Let’s pretend there are three candidates, imaginatively named A, B and C. People go to the polls. The results come in. A has 41%, B has 31%, C has 28%. Under FPTP this is a win for A, but no candidate actually has a majority. There are many different political situations which can lead to this outcome, and not all of them give A a democratic mandate. AV provides a way to differentiate between these situations.
In order to highlight just how badly wrong FPTP can theoretically be, let’s say that B and C are two candidates with very similar manifestos. This is the notorious “split vote”. If B was not in the running, every one of B’s supporters would vote for C, giving a win with 59%, a clear majority. And vice versa. By the accident of two people standing on the same platform, the minority candidate wins the seat.

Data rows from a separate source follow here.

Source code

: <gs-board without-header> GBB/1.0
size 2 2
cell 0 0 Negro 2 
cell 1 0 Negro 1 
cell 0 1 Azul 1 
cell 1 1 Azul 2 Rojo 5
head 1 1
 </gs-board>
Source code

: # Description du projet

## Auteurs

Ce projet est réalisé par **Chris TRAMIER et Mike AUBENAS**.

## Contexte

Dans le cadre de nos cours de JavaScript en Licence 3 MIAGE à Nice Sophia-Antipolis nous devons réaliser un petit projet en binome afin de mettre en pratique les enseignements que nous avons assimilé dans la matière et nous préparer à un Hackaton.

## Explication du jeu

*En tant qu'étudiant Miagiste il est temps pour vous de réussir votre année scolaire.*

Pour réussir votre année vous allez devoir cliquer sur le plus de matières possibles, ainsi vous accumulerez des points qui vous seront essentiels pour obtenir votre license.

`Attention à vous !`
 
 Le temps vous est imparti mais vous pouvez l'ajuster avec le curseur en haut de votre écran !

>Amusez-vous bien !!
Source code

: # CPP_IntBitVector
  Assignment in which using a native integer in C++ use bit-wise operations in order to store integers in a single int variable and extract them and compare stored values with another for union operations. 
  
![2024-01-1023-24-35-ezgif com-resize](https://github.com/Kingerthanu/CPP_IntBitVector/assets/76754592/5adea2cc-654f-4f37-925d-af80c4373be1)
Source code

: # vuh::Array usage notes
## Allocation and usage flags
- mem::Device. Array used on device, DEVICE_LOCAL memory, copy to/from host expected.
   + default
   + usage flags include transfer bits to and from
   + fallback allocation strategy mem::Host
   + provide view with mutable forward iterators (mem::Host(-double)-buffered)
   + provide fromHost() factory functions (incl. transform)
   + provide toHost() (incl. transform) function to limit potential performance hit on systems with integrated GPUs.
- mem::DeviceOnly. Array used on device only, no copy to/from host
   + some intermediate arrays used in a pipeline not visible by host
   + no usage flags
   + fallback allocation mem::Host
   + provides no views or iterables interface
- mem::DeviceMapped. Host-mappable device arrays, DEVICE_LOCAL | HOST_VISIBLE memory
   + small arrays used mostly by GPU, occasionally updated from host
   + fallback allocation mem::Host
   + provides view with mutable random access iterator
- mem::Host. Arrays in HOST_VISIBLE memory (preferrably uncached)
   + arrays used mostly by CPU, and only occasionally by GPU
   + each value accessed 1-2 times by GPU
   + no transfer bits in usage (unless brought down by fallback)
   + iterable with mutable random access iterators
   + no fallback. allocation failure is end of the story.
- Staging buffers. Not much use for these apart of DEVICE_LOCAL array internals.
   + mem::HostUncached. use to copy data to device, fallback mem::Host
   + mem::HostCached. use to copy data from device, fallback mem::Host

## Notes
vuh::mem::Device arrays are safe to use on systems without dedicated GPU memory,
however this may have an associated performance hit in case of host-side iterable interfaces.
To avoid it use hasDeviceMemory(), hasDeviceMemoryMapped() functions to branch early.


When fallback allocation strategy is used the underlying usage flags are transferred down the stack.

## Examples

The important way that AV differs from FPTP is that it insists on a majority to declare a win. This is achieved by taking second (etc.) choice votes into account. But, crucially, each vote only counts once. Nobody gets multiple votes. Here’s how it works (but you don’t need to know this to vote):
It’s Friday afternoon, and the teacher has promised the class something special. But they must choose collectively which activity they want to do. The teacher puts signs up in each of the corners with a letter that represents each activity, and the children have to gather under the signs. For argument’s sake, these made-up children are not influenced by their peers’ choices.

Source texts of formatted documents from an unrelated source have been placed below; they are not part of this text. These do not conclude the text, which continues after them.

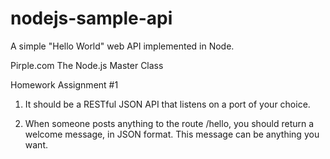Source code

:# nodejs-sample-api
A simple "Hello World" web API implemented in Node. 

Pirple.com The Node.js Master Class

Homework Assignment #1

1. It should be a RESTful JSON API that listens on a port of your choice. 

2. When someone posts anything to the route /hello, you should return a welcome message, in JSON format. This message can be anything you want. 
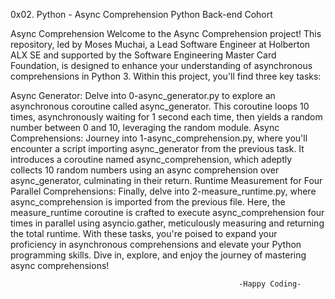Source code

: 0x02. Python - Async Comprehension Python Back-end Cohort
                                

Async Comprehension
Welcome to the Async Comprehension project! This repository, led by Moses Muchai, a Lead Software Engineer at Holberton ALX SE and supported by the Software Engineering Master Card Foundation, is designed to enhance your understanding of asynchronous comprehensions in Python 3. Within this project, you'll find three key tasks:

Async Generator:
Delve into 0-async_generator.py to explore an asynchronous coroutine called async_generator. This coroutine loops 10 times, asynchronously waiting for 1 second each time, then yields a random number between 0 and 10, leveraging the random module.
Async Comprehensions:
Journey into 1-async_comprehension.py, where you'll encounter a script importing async_generator from the previous task. It introduces a coroutine named async_comprehension, which adeptly collects 10 random numbers using an async comprehension over async_generator, culminating in their return.
Runtime Measurement for Four Parallel Comprehensions:
Finally, delve into 2-measure_runtime.py, where async_comprehension is imported from the previous file. Here, the measure_runtime coroutine is crafted to execute async_comprehension four times in parallel using asyncio.gather, meticulously measuring and returning the total runtime.
With these tasks, you're poised to expand your proficiency in asynchronous comprehensions and elevate your Python programming skills. Dive in, explore, and enjoy the journey of mastering async comprehensions!

                                                       -Happy Coding-
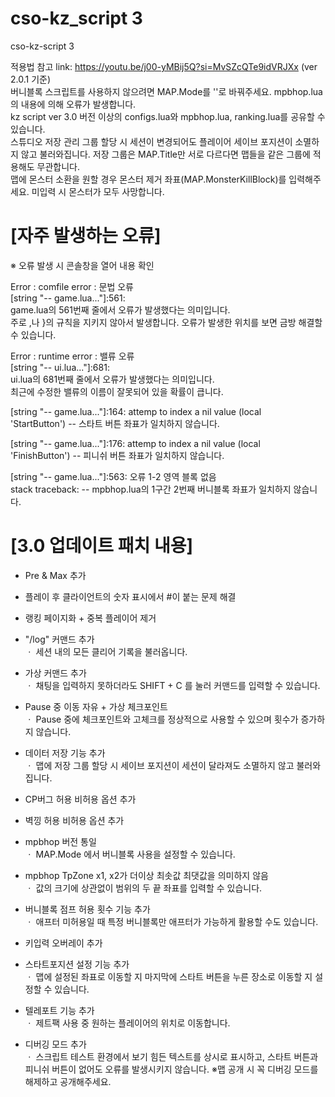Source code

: # cso-kz_script 3
cso-kz-script 3

적용법 참고 link: https://youtu.be/j00-yMBij5Q?si=MvSZcQTe9idVRJXx (ver 2.0.1 기준)  
버니블록 스크립트를 사용하지 않으려면 MAP.Mode를 ''로 바꿔주세요. mpbhop.lua의 내용에 의해 오류가 발생합니다.  
kz script ver 3.0 버전 이상의 configs.lua와 mpbhop.lua, ranking.lua를 공유할 수 있습니다.  
스튜디오 저장 관리 그룹 할당 시 세션이 변경되어도 플레이어 세이브 포지션이 소멸하지 않고 불러와집니다. 저장 그룹은 MAP.Title만 서로 다르다면 맵들을 같은 그룹에 적용해도 무관합니다.  
맵에 몬스터 소환을 원할 경우 몬스터 제거 좌표(MAP.MonsterKillBlock)를 입력해주세요. 미입력 시 몬스터가 모두 사망합니다.  


[자주 발생하는 오류]
==========================================================
※ 오류 발생 시 콘솔창을 열어 내용 확인

Error : comfile error : 문법 오류  
  [string "-- game.lua..."]:561:  
    game.lua의 561번째 줄에서 오류가 발생했다는 의미입니다.  
    주로 ,나 }의 규칙을 지키지 않아서 발생합니다. 오류가 발생한 위치를 보면 금방 해결할 수 있습니다.  

Error : runtime error : 밸류 오류  
  [string "-- ui.lua..."]:681:  
    ui.lua의 681번째 줄에서 오류가 발생했다는 의미입니다.  
    최근에 수정한 밸류의 이름이 잘못되어 있을 확률이 큽니다.  

[string "-- game.lua..."]:164: attemp to index a nil value (local  
'StartButton') -- 스타트 버튼 좌표가 일치하지 않습니다.  

[string "-- game.lua..."]:176: attemp to index a nil value (local  
'FinishButton') -- 피니쉬 버튼 좌표가 일치하지 않습니다.  

[string "-- game.lua..."]:563: 오류 1-2 영역 블록 없음  
stack traceback: -- mpbhop.lua의 1구간 2번째 버니블록 좌표가 일치하지 않습니다.  


[3.0 업데이트 패치 내용]
==========================================================
- Pre & Max 추가  

- 플레이 후 클라이언트의 숫자 표시에서 #이 붙는 문제 해결  

- 랭킹 페이지화 + 중복 플레이어 제거

- "/log" 커맨드 추가  
  ㆍ 세션 내의 모든 클리어 기록을 불러옵니다.
  
- 가상 커맨드 추가  
  ㆍ 채팅을 입력하지 못하더라도 SHIFT + C 를 눌러 커맨드를 입력할 수 있습니다.
  
- Pause 중 이동 자유 + 가상 체크포인트  
  ㆍ Pause 중에 체크포인트와 고체크를 정상적으로 사용할 수 있으며 횟수가 증가하지 않습니다.
  
- 데이터 저장 기능 추가  
  ㆍ 맵에 저장 그룹 할당 시 세이브 포지션이 세션이 달라져도 소멸하지 않고 불러와집니다.

- CP버그 허용 비허용 옵션 추가

- 벽낑 허용 비허용 옵션 추가

- mpbhop 버전 통일  
  ㆍ MAP.Mode 에서 버니블록 사용을 설정할 수 있습니다.

- mpbhop TpZone x1, x2가 더이상 최솟값 최댓값을 의미하지 않음  
  ㆍ 값의 크기에 상관없이 범위의 두 끝 좌표를 입력할 수 있습니다.

- 버니블록 점프 허용 횟수 기능 추가  
  ㆍ 애프터 미허용일 때 특정 버니블록만 애프터가 가능하게 활용할 수도 있습니다.

- 키입력 오버레이 추가

- 스타트포지션 설정 기능 추가  
  ㆍ 맵에 설정된 좌표로 이동할 지 마지막에 스타트 버튼을 누른 장소로 이동할 지 설정할 수 있습니다.

- 텔레포트 기능 추가  
  ㆍ 제트팩 사용 중 원하는 플레이어의 위치로 이동합니다.

- 디버깅 모드 추가  
  ㆍ 스크립트 테스트 환경에서 보기 힘든 텍스트를 상시로 표시하고, 스타트 버튼과 피니쉬 버튼이 없어도 오류를 발생시키지 않습니다. ※맵 공개 시 꼭 디버깅 모드를 해제하고 공개해주세요.
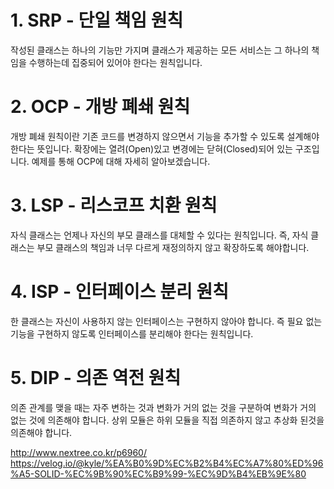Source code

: # 1. SRP - 단일 책임 원칙
작성된 클래스는 하나의 기능만 가지며 클래스가 제공하는 모든 서비스는 그 하나의 책임을 수행하는데 집중되어 있어야 한다는 원칙입니다.

# 2. OCP - 개방 폐쇄 원칙

개방 폐쇄 원칙이란 기존 코드를 변경하지 않으면서 기능을 추가할 수 있도록 설계해야 한다는 뜻입니다. 확장에는 열려(Open)있고 변경에는 닫혀(Closed)되어 있는 구조입니다. 예제를 통해 OCP에 대해 자세히 알아보겠습니다.

# 3. LSP - 리스코프 치환 원칙
자식 클래스는 언제나 자신의 부모 클래스를 대체할 수 있다는 원칙입니다.
즉, 자식 클래스는 부모 클래스의 책임과 너무 다르게 재정의하지 않고 확장하도록 해야합니다.

# 4. ISP - 인터페이스 분리 원칙
한 클래스는 자신이 사용하지 않는 인터페이스는 구현하지 않아야 합니다.
즉 필요 없는 기능을 구현하지 않도록 인터페이스를 분리해야 한다는 원칙입니다.

# 5. DIP - 의존 역전 원칙
의존 관계를 맺을 때는 자주 변하는 것과 변화가 거의 없는 것을 구분하여 변화가 거의 없는 것에 의존해야 합니다. 상위 모듈은 하위 모듈을 직접 의존하지 않고 추상화 된것을 의존해야 합니다.



http://www.nextree.co.kr/p6960/
https://velog.io/@kyle/%EA%B0%9D%EC%B2%B4%EC%A7%80%ED%96%A5-SOLID-%EC%9B%90%EC%B9%99-%EC%9D%B4%EB%9E%80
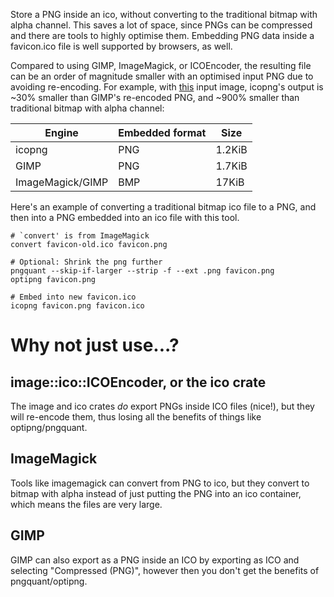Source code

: Store a PNG inside an ico, without converting to the traditional bitmap with
alpha channel. This saves a lot of space, since PNGs can be compressed and
there are tools to highly optimise them. Embedding PNG data inside a
favicon.ico file is well supported by browsers, as well.

Compared to using GIMP, ImageMagick, or ICOEncoder, the resulting file can be
an order of magnitude smaller with an optimised input PNG due to avoiding
re-encoding. For example, with [this](tests/data/favicon.png) input image,
icopng's output is ~30% smaller than GIMP's re-encoded PNG, and ~900% smaller
than traditional bitmap with alpha channel:

| Engine           | Embedded format | Size   |
|------------------|-----------------|--------|
| icopng           | PNG             | 1.2KiB |
| GIMP             | PNG             | 1.7KiB |
| ImageMagick/GIMP | BMP             | 17KiB  |

Here's an example of converting a traditional bitmap ico file to a PNG, and
then into a PNG embedded into an ico file with this tool.

    # `convert' is from ImageMagick
    convert favicon-old.ico favicon.png

    # Optional: Shrink the png further
    pngquant --skip-if-larger --strip -f --ext .png favicon.png
    optipng favicon.png

    # Embed into new favicon.ico
    icopng favicon.png favicon.ico

# Why not just use...?

## image::ico::ICOEncoder, or the ico crate

The image and ico crates _do_ export PNGs inside ICO files (nice!), but they
will re-encode them, thus losing all the benefits of things like
optipng/pngquant.

## ImageMagick

Tools like imagemagick can convert from PNG to ico, but they convert to bitmap
with alpha instead of just putting the PNG into an ico container, which means
the files are very large.

## GIMP

GIMP can also export as a PNG inside an ICO by exporting as ICO and selecting
"Compressed (PNG)", however then you don't get the benefits of
pngquant/optipng.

They gather as follows: 11 under A, 10 under B, 6 under C and 4 under D. There is no majority, but there is a loser. The teacher removes the sign for D and tells those 4 children they’ll have to choose again. One heads to B, and the others to C.

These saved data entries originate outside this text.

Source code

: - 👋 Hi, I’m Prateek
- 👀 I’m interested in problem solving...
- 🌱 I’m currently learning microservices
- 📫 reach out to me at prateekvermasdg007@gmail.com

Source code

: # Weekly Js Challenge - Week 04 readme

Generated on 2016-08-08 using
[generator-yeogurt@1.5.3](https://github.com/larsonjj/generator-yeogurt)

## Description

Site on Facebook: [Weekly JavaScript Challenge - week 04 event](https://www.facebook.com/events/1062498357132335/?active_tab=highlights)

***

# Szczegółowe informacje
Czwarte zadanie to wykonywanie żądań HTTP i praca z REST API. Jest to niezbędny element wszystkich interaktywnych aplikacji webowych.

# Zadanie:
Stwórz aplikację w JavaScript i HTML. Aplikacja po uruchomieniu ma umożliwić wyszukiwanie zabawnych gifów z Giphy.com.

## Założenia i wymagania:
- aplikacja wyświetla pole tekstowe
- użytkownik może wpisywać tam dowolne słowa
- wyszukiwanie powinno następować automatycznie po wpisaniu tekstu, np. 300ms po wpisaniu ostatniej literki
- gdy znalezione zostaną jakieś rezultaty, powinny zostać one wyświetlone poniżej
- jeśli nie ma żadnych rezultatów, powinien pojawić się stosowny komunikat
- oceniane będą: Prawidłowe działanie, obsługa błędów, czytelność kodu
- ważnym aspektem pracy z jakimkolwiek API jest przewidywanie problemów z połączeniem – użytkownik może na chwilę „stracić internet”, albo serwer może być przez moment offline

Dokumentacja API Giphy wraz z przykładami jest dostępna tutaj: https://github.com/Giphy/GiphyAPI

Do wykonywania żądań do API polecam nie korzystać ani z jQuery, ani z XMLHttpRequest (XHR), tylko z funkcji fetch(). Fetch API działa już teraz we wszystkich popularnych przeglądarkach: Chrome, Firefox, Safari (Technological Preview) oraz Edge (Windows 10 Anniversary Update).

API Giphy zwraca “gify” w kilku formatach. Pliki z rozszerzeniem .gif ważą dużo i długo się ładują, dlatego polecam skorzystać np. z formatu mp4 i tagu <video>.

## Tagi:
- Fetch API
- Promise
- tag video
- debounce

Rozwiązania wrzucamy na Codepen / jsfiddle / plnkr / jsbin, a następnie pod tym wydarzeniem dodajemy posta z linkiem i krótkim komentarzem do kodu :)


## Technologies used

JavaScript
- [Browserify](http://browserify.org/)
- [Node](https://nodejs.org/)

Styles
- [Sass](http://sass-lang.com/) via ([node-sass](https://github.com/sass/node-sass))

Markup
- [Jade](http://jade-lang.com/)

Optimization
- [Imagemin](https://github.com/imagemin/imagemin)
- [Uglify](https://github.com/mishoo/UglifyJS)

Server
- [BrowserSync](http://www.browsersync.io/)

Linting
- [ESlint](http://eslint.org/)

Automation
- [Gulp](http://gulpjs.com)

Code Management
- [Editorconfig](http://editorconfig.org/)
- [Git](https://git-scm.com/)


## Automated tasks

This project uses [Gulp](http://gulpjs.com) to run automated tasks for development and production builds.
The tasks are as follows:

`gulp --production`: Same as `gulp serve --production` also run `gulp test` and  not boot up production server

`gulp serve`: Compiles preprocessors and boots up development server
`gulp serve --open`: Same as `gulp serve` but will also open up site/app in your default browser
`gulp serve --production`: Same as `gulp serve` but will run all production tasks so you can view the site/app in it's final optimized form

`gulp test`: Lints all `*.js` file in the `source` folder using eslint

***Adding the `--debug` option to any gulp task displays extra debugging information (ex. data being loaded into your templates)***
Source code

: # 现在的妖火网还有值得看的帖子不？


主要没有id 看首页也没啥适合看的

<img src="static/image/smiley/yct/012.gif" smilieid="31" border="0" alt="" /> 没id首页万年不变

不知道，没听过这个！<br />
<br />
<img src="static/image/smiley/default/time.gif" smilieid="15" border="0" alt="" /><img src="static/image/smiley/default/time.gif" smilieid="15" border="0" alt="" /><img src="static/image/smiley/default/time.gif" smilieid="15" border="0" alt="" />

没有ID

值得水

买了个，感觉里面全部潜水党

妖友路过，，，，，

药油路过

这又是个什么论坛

We now have 11 for A, 11 for B and 9 for C; still no majority. The teacher removes the sign for C, which is the new loser. Five children move to B, and the rest to A. Now there are 16 votes for B, which is a majority, and the decision has been made.
Now of course, only in fairy tales would children not be influenced by their peers. But this is where AV is actually simpler than the above example. You’re not asked to choose again, you get to vote in private, and you cast your vote once. All you have to do is write your order of preference, and let the ballot counters do the rest. They will play out this algorithm, taking your choice into account. One person still has one vote, just like in the two party FPTP, but as minority options are eliminated that vote is transferred to your less preferred candidates, in the order you specify. The winner will have a majority, and therefore a mandate.
If you have any trouble understanding the mechanism, remember that you’re only casting the vote, not counting it. It’s just like choosing your favourite ice-creams. A five year old can do it.
 As a tie in a large-scale election is statistically extremely unlikely, I will assume it cannot happen.